GM already had a research partnership with Sakti3 and has enrolled dozens of its own engineers in Sastry's energy systems engineering master's program at U-M.
For GM, the partnership is practical: The automaker needs to lower the cost of advanced batteries to make electric vehicles affordable to the middle class. GM announced this summer that this November it would start selling the Chevrolet Volt, an extended-range electric vehicle, at a suggested retail price of $41,000.
The Volt uses a 400-pound lithium-ion battery pack to store electricity, allowing the vehicle to travel up to 40 miles without using petroleum until a gasoline-powered generator kicks in and recharges the battery, allowing the car to continue traveling.
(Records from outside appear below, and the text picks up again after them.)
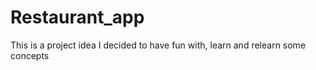 # Restaurant_app
This is a project idea I decided to have fun with, learn and relearn some concepts

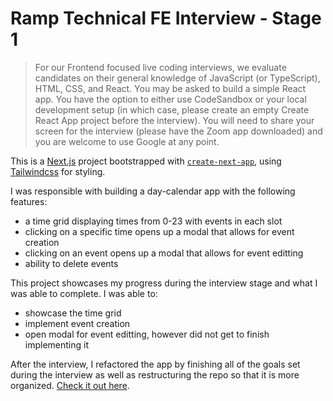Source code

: # Ramp Technical FE Interview - Stage 1

> For our Frontend focused live coding interviews, we evaluate candidates on their general knowledge of JavaScript (or TypeScript), HTML, CSS, and React. You may be asked to build a simple React app. You have the option to either use CodeSandbox or your local development setup (in which case, please create an empty Create React App project before the interview). You will need to share your screen for the interview (please have the Zoom app downloaded) and you are welcome to use Google at any point.

This is a [Next.js](https://nextjs.org/) project bootstrapped with [`create-next-app`](https://github.com/vercel/next.js/tree/canary/packages/create-next-app), using [Tailwindcss](https://tailwindcss.com/docs/guides/nextjs) for styling.

I was responsible with building a day-calendar app with the following features:

- a time grid displaying times from 0-23 with events in each slot
- clicking on a specific time opens up a modal that allows for event creation
- clicking on an event opens up a modal that allows for event editting
- ability to delete events

This project showcases my progress during the interview stage and what I was able to complete. I was able to:

- showcase the time grid
- implement event creation
- open modal for event editting, however did not get to finish implementing it

After the interview, I refactored the app by finishing all of the goals set during the interview as well as restructuring the repo so that it is more organized. [Check it out here](https://github.com/daxidngyn/ramp-fe-interview-stage1/tree/post-interview).

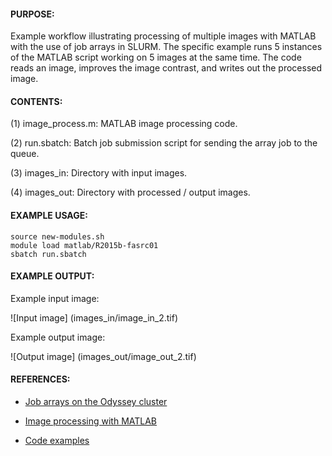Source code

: #### PURPOSE:

Example workflow illustrating processing of multiple images with MATLAB with
the use of job arrays in SLURM. The specific example runs 5 instances of the
MATLAB script working on 5 images at the same time. The code reads an image,
improves the image contrast, and writes out the processed image. 

#### CONTENTS:

(1) image_process.m: MATLAB image processing code.

(2) run.sbatch: Batch job submission script for sending the array job
                to the queue.

(3) images_in: Directory with input images.

(4) images_out: Directory with processed / output images.
                       
#### EXAMPLE USAGE:
	source new-modules.sh
	module load matlab/R2015b-fasrc01
	sbatch run.sbatch


#### EXAMPLE OUTPUT:

Example input image:

![Input image]
(images_in/image_in_2.tif)

Example output image:

![Output image]
(images_out/image_out_2.tif)

#### REFERENCES:

* [Job arrays on the Odyssey cluster](https://rc.fas.harvard.edu/resources/running-jobs/#Job_arrays)

* [Image processing with MATLAB](http://www.mathworks.com/products/image)

* [Code examples](http://www.mathworks.com/products/image/code-examples.html)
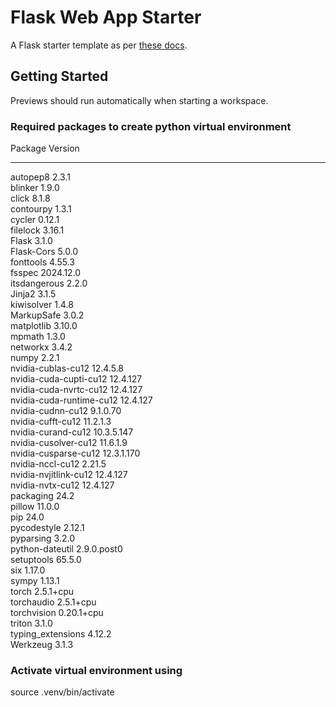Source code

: # Flask Web App Starter

A Flask starter template as per [these docs](https://flask.palletsprojects.com/en/3.0.x/quickstart/#a-minimal-application).

## Getting Started

Previews should run automatically when starting a workspace.

### Required packages to create python virtual environment

Package                  Version
------------------------ -----------
autopep8                 2.3.1           <br>
blinker                  1.9.0           <br>
click                    8.1.8           <br>
contourpy                1.3.1           <br>
cycler                   0.12.1          <br>
filelock                 3.16.1          <br>
Flask                    3.1.0           <br>
Flask-Cors               5.0.0           <br>
fonttools                4.55.3          <br>
fsspec                   2024.12.0       <br>
itsdangerous             2.2.0           <br>
Jinja2                   3.1.5           <br>
kiwisolver               1.4.8           <br>
MarkupSafe               3.0.2           <br>
matplotlib               3.10.0          <br>
mpmath                   1.3.0           <br>
networkx                 3.4.2           <br>
numpy                    2.2.1           <br>
nvidia-cublas-cu12       12.4.5.8        <br>
nvidia-cuda-cupti-cu12   12.4.127        <br>
nvidia-cuda-nvrtc-cu12   12.4.127        <br>
nvidia-cuda-runtime-cu12 12.4.127        <br>
nvidia-cudnn-cu12        9.1.0.70        <br>
nvidia-cufft-cu12        11.2.1.3        <br>
nvidia-curand-cu12       10.3.5.147      <br>
nvidia-cusolver-cu12     11.6.1.9        <br>
nvidia-cusparse-cu12     12.3.1.170      <br>
nvidia-nccl-cu12         2.21.5          <br>
nvidia-nvjitlink-cu12    12.4.127        <br>
nvidia-nvtx-cu12         12.4.127        <br>
packaging                24.2            <br>
pillow                   11.0.0          <br>
pip                      24.0            <br>
pycodestyle              2.12.1          <br>
pyparsing                3.2.0           <br>
python-dateutil          2.9.0.post0     <br>
setuptools               65.5.0          <br>
six                      1.17.0          <br>
sympy                    1.13.1          <br>
torch                    2.5.1+cpu       <br>
torchaudio               2.5.1+cpu       <br>
torchvision              0.20.1+cpu      <br>
triton                   3.1.0           <br>
typing_extensions        4.12.2          <br>
Werkzeug                 3.1.3           <br>


### Activate virtual environment using

source .venv/bin/activate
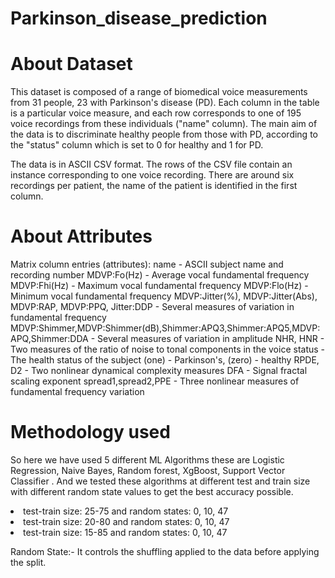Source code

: # Parkinson_disease_prediction

# About Dataset
This dataset is composed of a range of biomedical voice measurements from 31 people, 23 with Parkinson's disease (PD). Each column in the table is a particular voice measure, and each row corresponds to one of 195 voice recordings from these individuals ("name" column). The main aim of the data is to discriminate healthy people from those with PD, according to the "status" column which is set to 0 for healthy and 1 for PD.

The data is in ASCII CSV format. The rows of the CSV file contain an instance corresponding to one voice recording. There are around six recordings per patient, the name of the patient is identified in the first column.

# About Attributes
Matrix column entries (attributes):
name - ASCII subject name and recording number
MDVP:Fo(Hz) - Average vocal fundamental frequency
MDVP:Fhi(Hz) - Maximum vocal fundamental frequency
MDVP:Flo(Hz) - Minimum vocal fundamental frequency
MDVP:Jitter(%), MDVP:Jitter(Abs), MDVP:RAP, MDVP:PPQ, Jitter:DDP - Several measures of variation in fundamental frequency
MDVP:Shimmer,MDVP:Shimmer(dB),Shimmer:APQ3,Shimmer:APQ5,MDVP:APQ,Shimmer:DDA - Several measures of variation in amplitude
NHR, HNR - Two measures of the ratio of noise to tonal components in the voice
status - The health status of the subject (one) - Parkinson's, (zero) - healthy
RPDE, D2 - Two nonlinear dynamical complexity measures
DFA - Signal fractal scaling exponent
spread1,spread2,PPE - Three nonlinear measures of fundamental frequency variation

# Methodology used 
So here we have used 5 different ML Algorithms these are Logistic Regression, Naive Bayes, Random forest, XgBoost, Support Vector Classifier  . And we tested these algorithms at different test and train size with different random state values to get the best accuracy possible.
<li> test-train size: 25-75 and random states: 0, 10, 47
<li> test-train size: 20-80 and random states: 0, 10, 47
<li> test-train size: 15-85 and random states: 0, 10, 47

Random State:- It controls the shuffling applied to the data before applying the split.
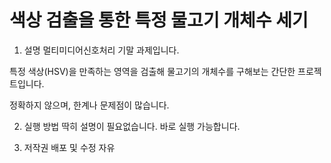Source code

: # 색상 검출을 통한 특정 물고기 개체수 세기

1. 설명
멀티미디어신호처리 기말 과제입니다.

특정 색상(HSV)을 만족하는 영역을 검출해
물고기의 개체수를 구해보는 간단한 프로젝트입니다.

정확하지 않으며, 한계나 문제점이 많습니다.


2. 실행 방법
딱히 설명이 필요없습니다.
바로 실행 가능합니다.


3. 저작권 
배포 및 수정 자유
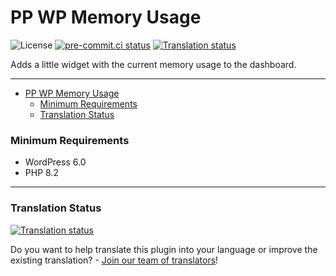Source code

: # PP WP Memory Usage<a name="pp-wp-memory-usage"></a>

![License](https://img.shields.io/badge/license-GPLv3-green "License")
[![pre-commit.ci status](https://results.pre-commit.ci/badge/github/ppfeufer/pp-wp-memory-usage/master.svg)](https://results.pre-commit.ci/latest/github/ppfeufer/pp-wp-memory-usage/master)
[![Translation status](https://weblate.ppfeufer.de/widget/wordpress-plugins/pp-wp-memory-usage/svg-badge.svg)](https://weblate.ppfeufer.de/engage/wordpress-plugins/)

Adds a little widget with the current memory usage to the dashboard.

______________________________________________________________________

<!-- mdformat-toc start --slug=github --maxlevel=6 --minlevel=1 -->

- [PP WP Memory Usage](#pp-wp-memory-usage)
  - [Minimum Requirements](#minimum-requirements)
  - [Translation Status](#translation-status)

<!-- mdformat-toc end -->

### Minimum Requirements<a name="minimum-requirements"></a>

- WordPress 6.0
- PHP 8.2

______________________________________________________________________

### Translation Status<a name="translation-status"></a>

[![Translation status](https://weblate.ppfeufer.de/widget/wordpress-plugins/pp-wp-memory-usage/multi-auto.svg)](https://weblate.ppfeufer.de/engage/wordpress-plugins/)

Do you want to help translate this plugin into your language or improve the existing
translation? - [Join our team of translators][weblate engage]!

<!-- Links -->

[weblate engage]: https://weblate.ppfeufer.de/engage/wordpress-plugins/ "Weblate Translations"
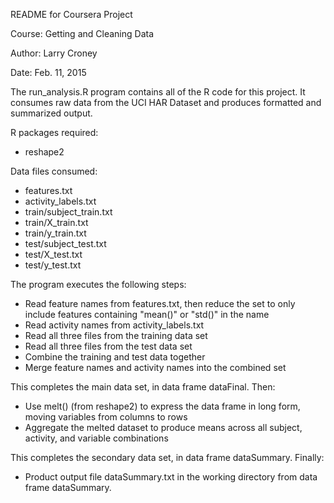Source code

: 
README for Coursera Project

Course: Getting and Cleaning Data

Author: Larry Croney

Date: Feb. 11, 2015

The run_analysis.R program contains all of the R code for this project.  It consumes raw data from the UCI HAR Dataset and produces formatted and summarized output.

R packages required:
* reshape2

Data files consumed:
* features.txt
* activity_labels.txt
* train/subject_train.txt
* train/X_train.txt
* train/y_train.txt
* test/subject_test.txt
* test/X_test.txt
* test/y_test.txt

The program executes the following steps:
* Read feature names from features.txt, then reduce the set to only include features containing "mean()" or "std()" in the name
* Read activity names from activity_labels.txt
* Read all three files from the training data set
* Read all three files from the test data set
* Combine the training and test data together
* Merge feature names and activity names into the combined set

This completes the main data set, in data frame dataFinal.  Then:

* Use melt() (from reshape2) to express the data frame in long form, moving variables from columns to rows
* Aggregate the melted dataset to produce means across all subject, activity, and variable combinations

This completes the secondary data set, in data frame dataSummary.  Finally:

* Product output file dataSummary.txt in the working directory from data frame dataSummary.
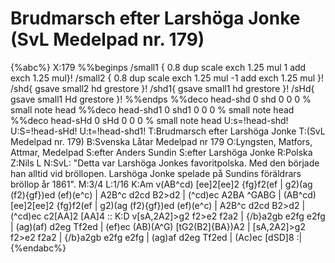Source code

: # Brudmarsch efter Larshöga Jonke (SvL Medelpad nr. 179)

{%abc%}
X:179
%%beginps
/small1 { 
   0.8 dup scale
   exch 1.25 mul 1 add
   exch 1.25 mul}!
/small2 { 
   0.8 dup scale
   exch 1.25 mul -1 add
   exch 1.25 mul }!
/shd{ gsave small2 hd grestore }!
/shd1{ gsave small1 hd grestore }!
/sHd{ gsave small1 Hd grestore }!
%%endps
%%deco head-shd 0 shd 0 0 0	% small note head
%%deco head-shd1 0 shd1 0 0 0	% small note head
%%deco head-sHd 0 sHd 0 0 0	% small note head
U:s=!head-shd!
U:S=!head-sHd!
U:t=!head-shd1!
T:Brudmarsch efter Larshöga Jonke
T:(SvL Medelpad nr. 179)
B:Svenska Låtar Medelpad nr 179
O:Lyngsten, Matfors, Attmar, Medelpad
S:efter Anders Sundin
S:efter Larshöga Jonke
R:Polska
Z:Nils L
N:SvL: "Detta var Larshöga Jonkes favoritpolska. Med den började han alltid vid bröllopen. Larshöga Jonke spelade på Sundins föräldrars bröllop år 1861".
M:3/4
L:1/16
K:Am
v(AB^cd) [ee]2[ee]2 {fg}f2(ef | g2)(ag (f2){gf})ed (ef)(e^c) | A2B^c d2cd B2>d2 | (^cd)ec A2BA ^GABG |
 (AB^cd) [ee]2[ee]2 {fg}f2(ef | g2)(ag (f2){gf})ed (ef)(e^c) | A2B^c d2cd B2>d2 | (^cd)ec c2[AA]2 [AA]4 ::
K:D
v[sA,2A2]>g2 f2>e2 f2a2 | {/b}a2gb e2fg e2fg | (ag)(af) d2eg Tf2ed | (ef)ec (AB)(A^G) [tG2(B2]{BA})A2 |
 [sA,2A2]>g2 f2>e2 f2a2 | {/b}a2gb e2fg e2fg | (ag)af d2eg Tf2ed | (Ac)ec [dSD]8 :|
{%endabc%}
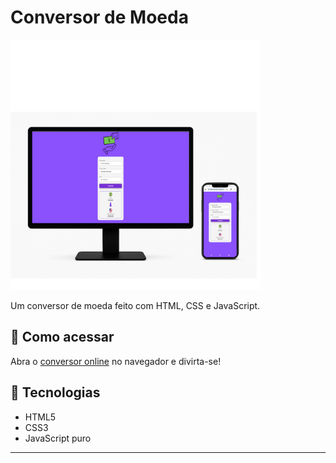 # Conversor de Moeda

<img src="./assets/conversor.png" alt="Conversor de Moeda" width="400"/>

Um conversor de moeda feito com HTML, CSS e JavaScript.  

## 🚀 Como acessar
Abra o <a href="https://alansantos401.github.io/Conversor-Moeda/" target="_blank" rel="noopener noreferrer">conversor online</a> no navegador e divirta-se!

## 📁 Tecnologias
- HTML5
- CSS3
- JavaScript puro

---
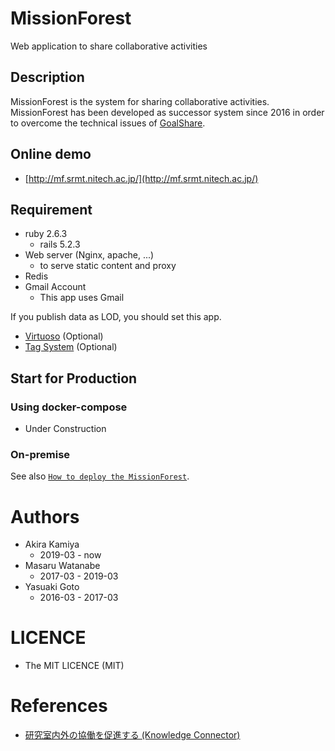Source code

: MissionForest
====
Web application to share collaborative activities

## Description
MissionForest is the system for sharing collaborative activities.  
MissionForest has been developed as successor system since 2016 in order to overcome the technical issues of [GoalShare](https://github.com/srmtlab/GoalShare).  

## Online demo
- [http://mf.srmt.nitech.ac.jp/](http://mf.srmt.nitech.ac.jp/)

## Requirement
- ruby 2.6.3
    - rails 5.2.3
- Web server (Nginx, apache, ...)
    - to serve static content and proxy
- Redis
- Gmail Account
    - This app uses Gmail

If you publish data as LOD, you should set this app.
- [Virtuoso](https://virtuoso.openlinksw.com/rdf/) (Optional)
- [Tag System]() (Optional)


## Start for Production
### Using docker-compose
- Under Construction

### On-premise
See also [`How to deploy the MissionForest`](https://github.com/srmtlab/MissionForest/wiki/Deploy).

# Authors
- Akira Kamiya
  - 2019-03 - now
- Masaru Watanabe
  - 2017-03 - 2019-03
- Yasuaki Goto
  - 2016-03 - 2017-03
  
# LICENCE
- The MIT LICENCE (MIT)

# References
- [研究室内外の協働を促進する (Knowledge Connector)](http://idea.linkdata.org/idea/idea1s2394i)
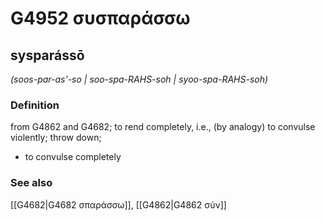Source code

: # G4952 συσπαράσσω

## sysparássō

_(soos-par-as'-so | soo-spa-RAHS-soh | syoo-spa-RAHS-soh)_

### Definition

from G4862 and G4682; to rend completely, i.e., (by analogy) to convulse violently; throw down; 

- to convulse completely

### See also

[[G4682|G4682 σπαράσσω]], [[G4862|G4862 σύν]]
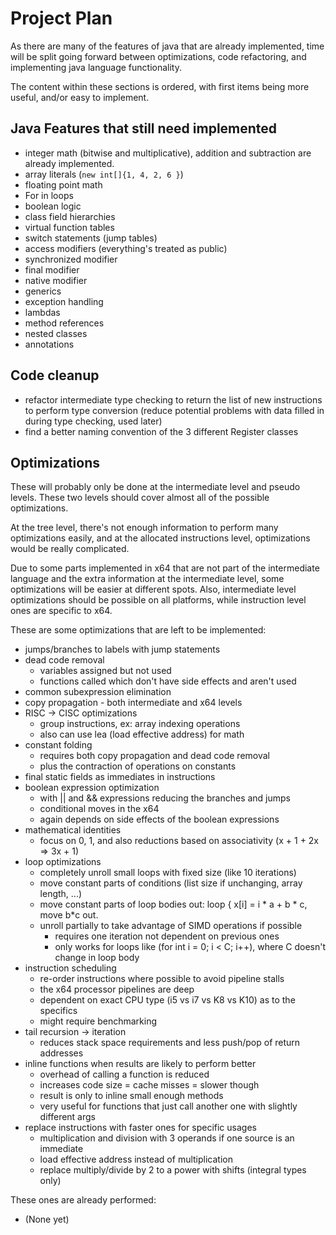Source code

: 
# Project Plan

As there are many of the features of java that are already implemented,
time will be split going forward between optimizations, code refactoring, and implementing
java language functionality.

The content within these sections is ordered, with first items being
more useful, and/or easy to implement.


## Java Features that still need implemented
 - integer math (bitwise and multiplicative), 
   addition and subtraction are already implemented.
 - array literals (`new int[]{1, 4, 2, 6 }`)
 - floating point math
 - For in loops
 - boolean logic
 - class field hierarchies
 - virtual function tables
 - switch statements (jump tables)
 - access modifiers (everything's treated as public)
 - synchronized modifier
 - final modifier
 - native modifier
 - generics
 - exception handling
 - lambdas
 - method references
 - nested classes
 - annotations

## Code cleanup
 - refactor intermediate type checking to return the list
   of new instructions to perform type conversion 
   (reduce potential problems with data filled in during type checking, used later)
 - find a better naming convention of the 3 different Register classes

## Optimizations

These will probably only be done at the intermediate level and pseudo levels.
These two levels should cover almost all of the possible optimizations.

At the tree level, there's not enough information to perform many optimizations easily,
and at the allocated instructions level, optimizations would be really complicated.

Due to some parts implemented in x64 that are not part of the intermediate language 
and the extra information at the intermediate level, some optimizations will be easier at
different spots. Also, intermediate level optimizations should be possible on all platforms,
while instruction level ones are specific to x64.



These are some optimizations that are left to be implemented:
  - jumps/branches to labels with jump statements
  - dead code removal
    - variables assigned but not used
    - functions called which don't have side effects and aren't used
  - common subexpression elimination
  - copy propagation - both intermediate and x64 levels
  - RISC -> CISC optimizations
    - group instructions, ex: array indexing operations
    - also can use lea (load effective address) for math
  - constant folding
    - requires both copy propagation and dead code removal
    - plus the contraction of operations on constants
  - final static fields as immediates in instructions
  - boolean expression optimization
    - with || and && expressions reducing the branches and jumps
    - conditional moves in the x64
    - again depends on side effects of the boolean expressions
  - mathematical identities
    - focus on 0, 1, and also reductions based on associativity (x + 1 + 2x => 3x + 1)
  - loop optimizations
    - completely unroll small loops with fixed size (like 10 iterations)
    - move constant parts of conditions (list size if unchanging, array length, ...)
    - move constant parts of loop bodies out: loop { x\[i\] = i * a + b * c, move b*c out.
    - unroll partially to take advantage of SIMD operations if possible
      - requires one iteration not dependent on previous ones
      - only works for loops like (for int i = 0; i < C; i++), where C doesn't change in loop body
  - instruction scheduling
    - re-order instructions where possible to avoid pipeline stalls
    - the x64 processor pipelines are deep
    - dependent on exact CPU type (i5 vs i7 vs K8 vs K10) as to the specifics
    - might require benchmarking
  - tail recursion -> iteration
    - reduces stack space requirements and less push/pop of return addresses
  - inline functions when results are likely to perform better
    - overhead of calling a function is reduced
    - increases code size = cache misses = slower though
    - result is only to inline small enough methods
    - very useful for functions that just call another one with slightly different args
  - replace instructions with faster ones for specific usages
    - multiplication and division with 3 operands if one source is an immediate
    - load effective address instead of multiplication
    - replace multiply/divide by 2 to a power with shifts (integral types only)


These ones are already performed:
  - (None yet)
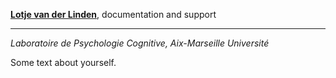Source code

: **[Lotje van der Linden](http://www.cogsci.nl/lvanderlinden)**, documentation and support

---

*Laboratoire de Psychologie Cognitive, Aix-Marseille Université*

Some text about yourself.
GM and other automakers like Nissan, which is introducing the all-electric Leaf later this year, must lower the cost and size of electric vehicles.
"I think it becomes a volume issue," U-M Transportation Research Institute analyst Bruce Belzowski said in July. "As the economies of scale kick in, the price of the components will go down, but there is a certain amount of engineering, continuous improvement that will be a part of that as well."
Sakti3 in 2008 received a $2.3 million tax credit from the Michigan Economic Development Corp.'s Michigan Economic Growth Authority Board to support its growth plan. The company, which later received a separate $3 million award from the MEDC's Centers of Energy Excellence program, said in 2008 that it would hire 112 workers over the next several years.